The rest of the podcast was based on a piece of writing that she used to reflect on what had happened. At Lehigh, she plans to major in English with a concentration in creative writing. Writing has always helped Fuller process her emotions and, in this instance, grief. Fuller says she put her emotions on paper as they occurred to her, afraid she would lose them too.

She couldn’t cry. She couldn’t cry watching her neighborhood burning on live news. She couldn’t cry driving away from her standing house for the last time. She had been able to conceal her grief until her music, on random shuffle, played The Feels by Twice, as she was just wandering aimlessly through the aisles of Target. Then it came.

“I was staring at a row of pajama pants that weren’t available in my size, and suddenly I was crying,” she says in the podcast. “Crying because this song was on my Dance It Out playlist, and all it made me want to do was dance in my room. My room that I didn’t have anymore. My room that was burnt to a crisp and filled with the ashes of everything else.”

Fuller expressed gratitude to the Lehigh community for its support after the fires. Her family had a GoFundMe after they were safely evacuated and moved to a temporary home. Fuller says many Lehigh families spread the word and donated. On campus, she also felt a sentimental attachment to her home away from home.
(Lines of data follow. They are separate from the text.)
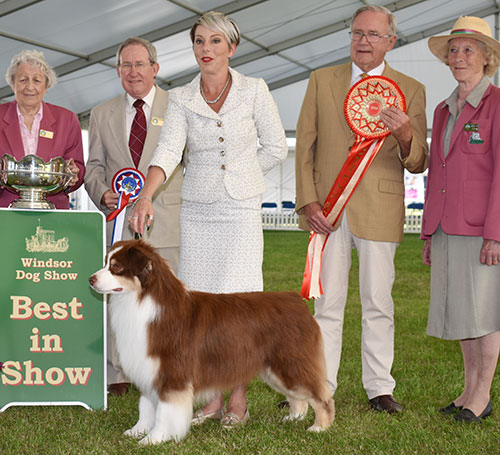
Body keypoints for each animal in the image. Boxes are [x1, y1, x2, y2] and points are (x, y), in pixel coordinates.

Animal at [88, 240, 334, 448]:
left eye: (116, 267)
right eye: (106, 262)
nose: (90, 279)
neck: (142, 301)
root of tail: (297, 300)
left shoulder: (172, 372)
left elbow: (164, 412)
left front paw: (155, 438)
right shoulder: (149, 368)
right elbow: (146, 405)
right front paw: (137, 431)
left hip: (291, 362)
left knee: (321, 396)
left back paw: (319, 427)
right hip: (275, 369)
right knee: (298, 397)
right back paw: (293, 418)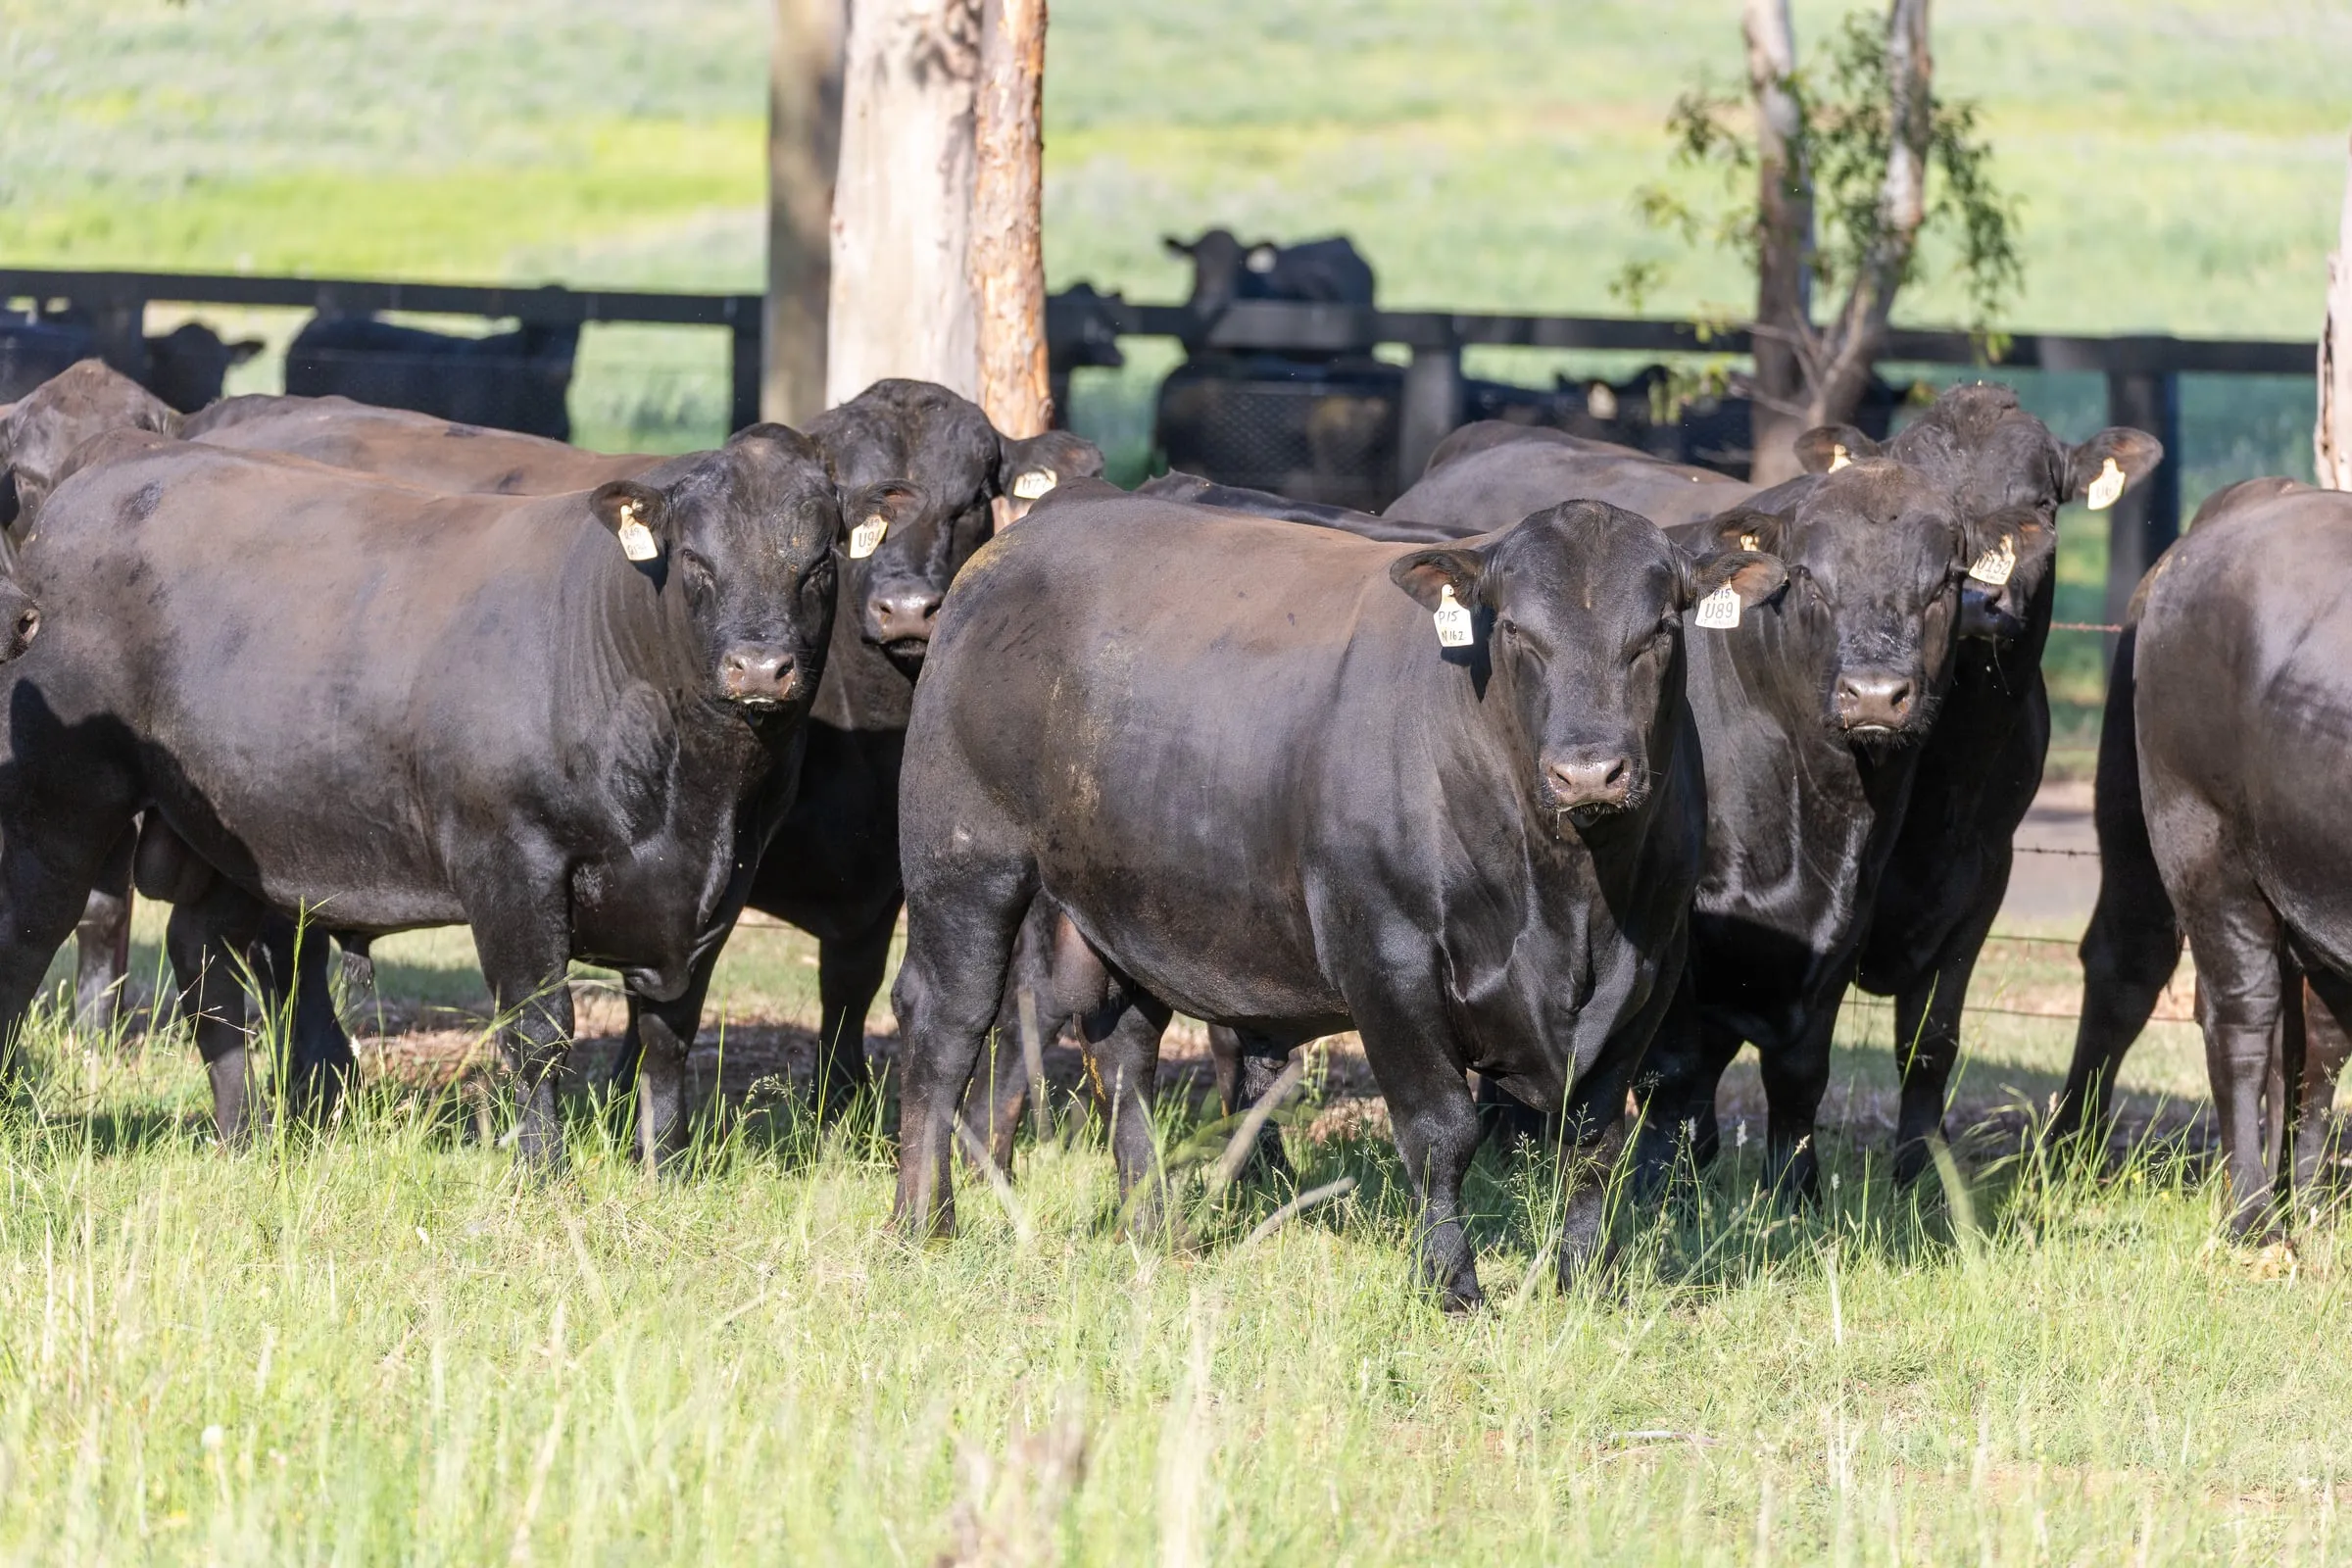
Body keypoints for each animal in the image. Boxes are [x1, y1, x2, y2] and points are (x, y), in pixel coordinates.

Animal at [0, 423, 891, 1168]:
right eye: (699, 562)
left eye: (819, 564)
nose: (759, 667)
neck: (692, 797)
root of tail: (89, 482)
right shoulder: (510, 862)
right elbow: (538, 1030)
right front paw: (545, 1172)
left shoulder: (715, 889)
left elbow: (669, 1036)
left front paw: (662, 1169)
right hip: (58, 808)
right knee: (30, 939)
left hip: (231, 833)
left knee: (205, 960)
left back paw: (241, 1137)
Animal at [888, 488, 1786, 1307]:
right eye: (1518, 631)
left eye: (1659, 631)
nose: (1589, 771)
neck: (1567, 900)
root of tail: (1018, 542)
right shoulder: (1386, 959)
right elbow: (1440, 1132)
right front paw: (1451, 1286)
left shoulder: (1648, 972)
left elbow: (1595, 1143)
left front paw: (1586, 1282)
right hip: (964, 864)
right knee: (948, 1028)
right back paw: (923, 1225)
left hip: (1130, 905)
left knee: (1126, 1054)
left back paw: (1153, 1231)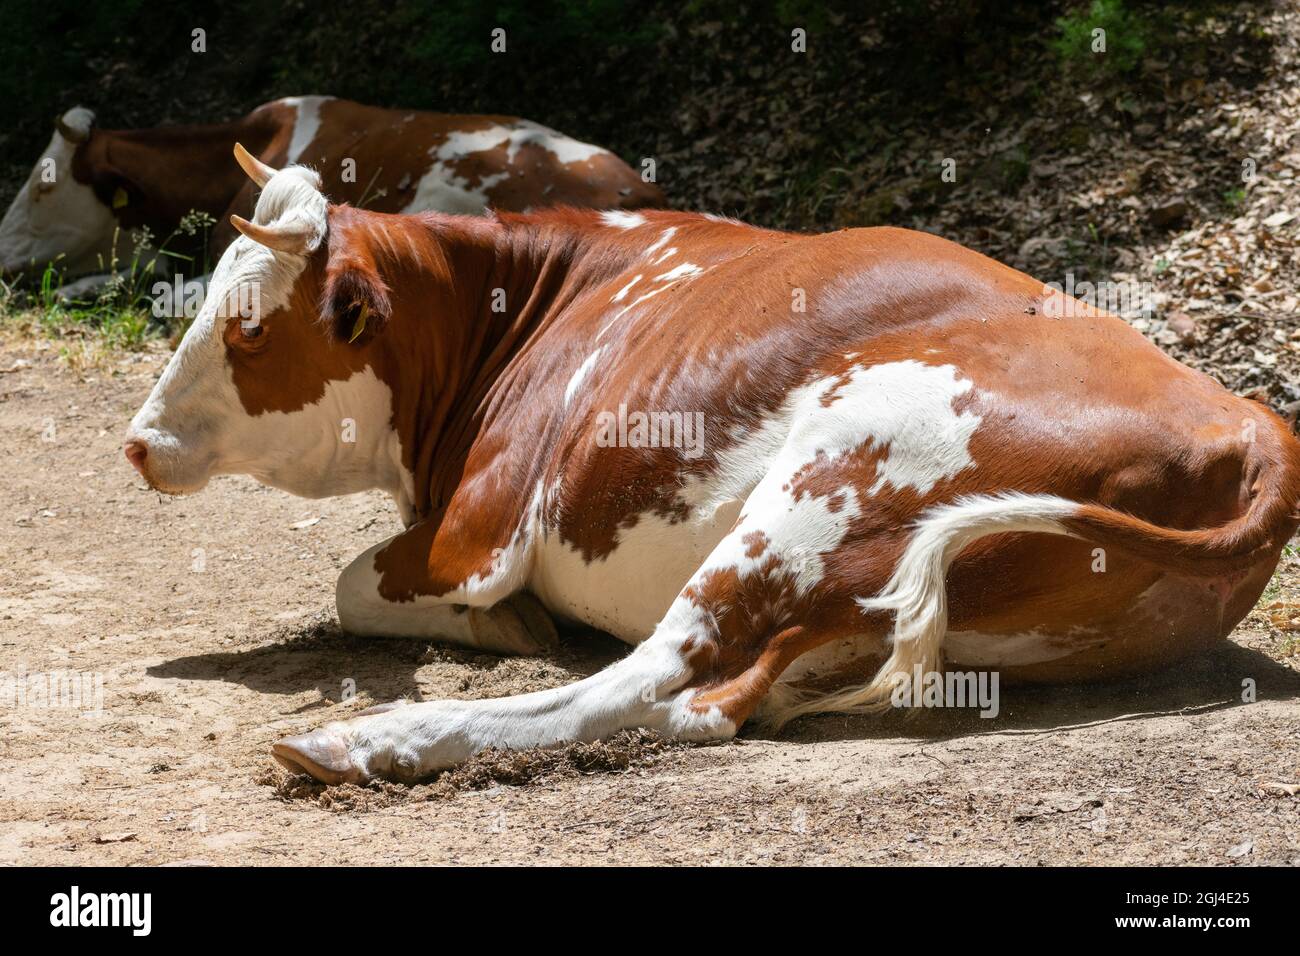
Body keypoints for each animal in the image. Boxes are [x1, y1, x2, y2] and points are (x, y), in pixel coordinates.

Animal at [124, 148, 1300, 785]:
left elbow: (357, 578)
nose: (137, 440)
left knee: (665, 680)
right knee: (720, 693)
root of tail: (1249, 424)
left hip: (834, 479)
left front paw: (500, 628)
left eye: (249, 328)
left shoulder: (477, 530)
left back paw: (365, 740)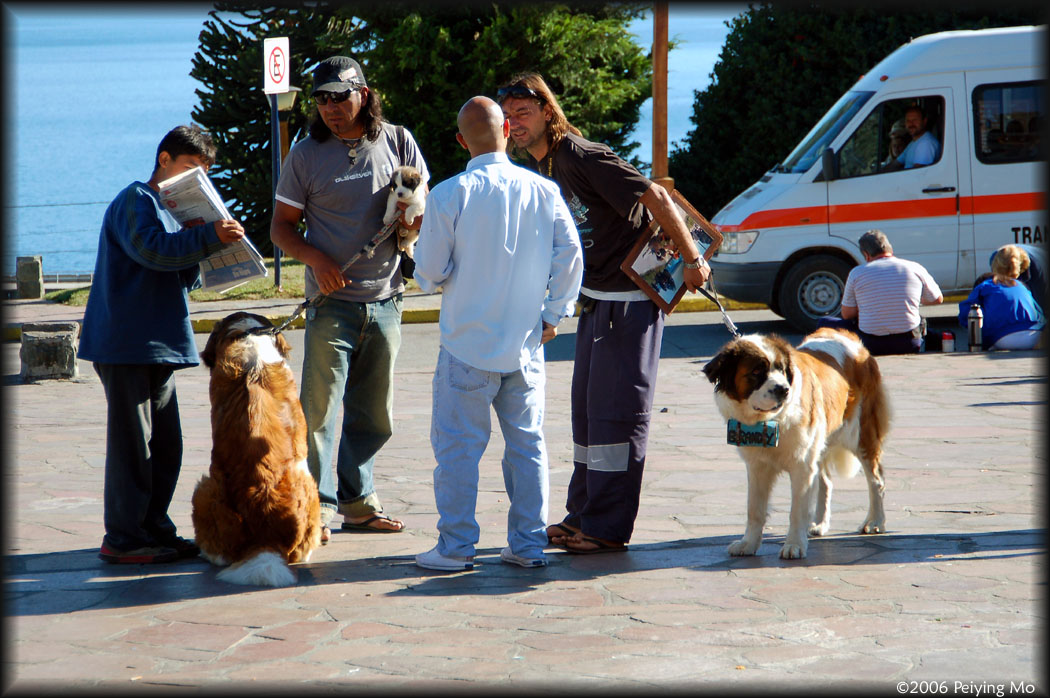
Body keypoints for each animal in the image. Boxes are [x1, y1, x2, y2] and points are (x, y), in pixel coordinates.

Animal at [705, 327, 886, 562]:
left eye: (781, 370)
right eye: (757, 371)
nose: (783, 389)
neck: (769, 420)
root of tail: (847, 335)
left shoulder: (802, 465)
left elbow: (797, 510)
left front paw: (794, 545)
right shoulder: (757, 467)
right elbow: (754, 509)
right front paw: (748, 543)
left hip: (861, 433)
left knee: (875, 480)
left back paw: (874, 521)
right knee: (825, 482)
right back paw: (818, 524)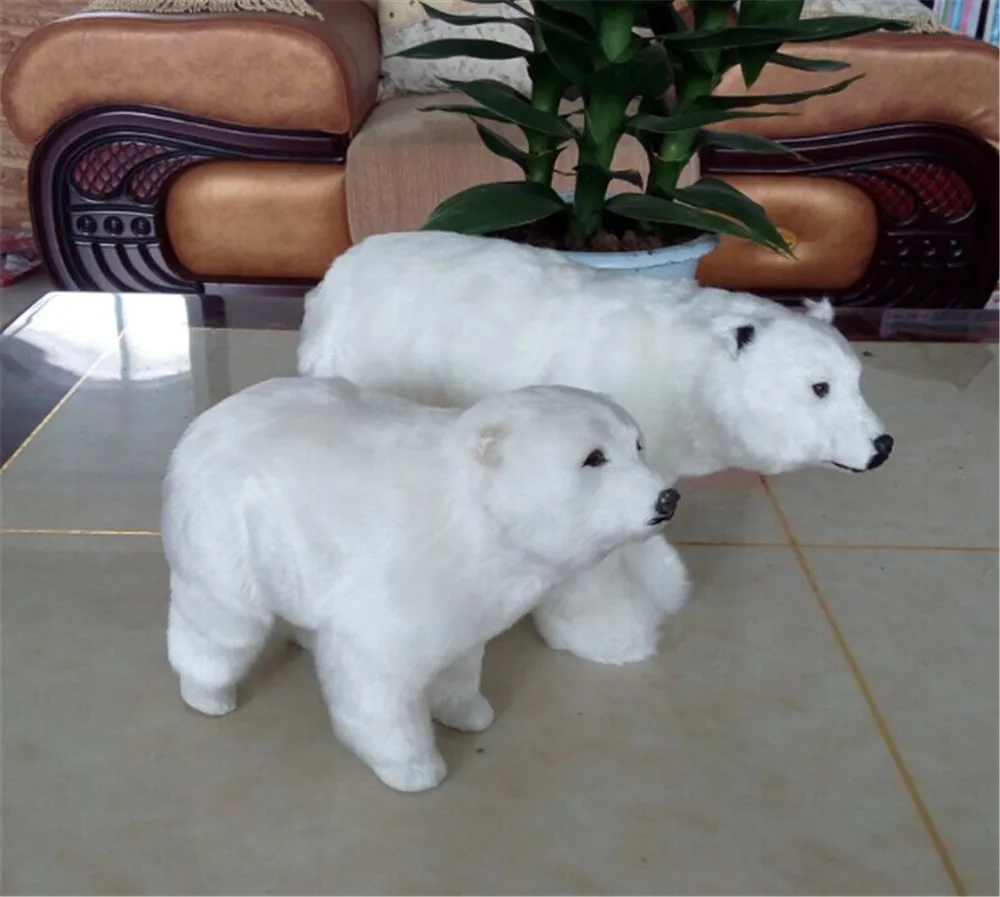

“When it was time for me to return to Lehigh, I didn’t know if I was ready,” she says. “But then I thought it would be nice to just be in a different environment and back in my dorm room, where I had my decorations, some mementos and what was left of my growing up.”

The kitchen where she baked with her mom. The dining table where she faced off against her father in chess. The backyard where she competed in badminton with her little brother. Those losses were significant. And they still feel like wounds, she says, but they’re healing over. More importantly, she says, she knows now more than ever the importance of family—of her parents and brother, who made those spaces special in the first place.

“I can’t go back to my house, but I can go back to my home,” she says in the podcast. “As it turned out, that never left.”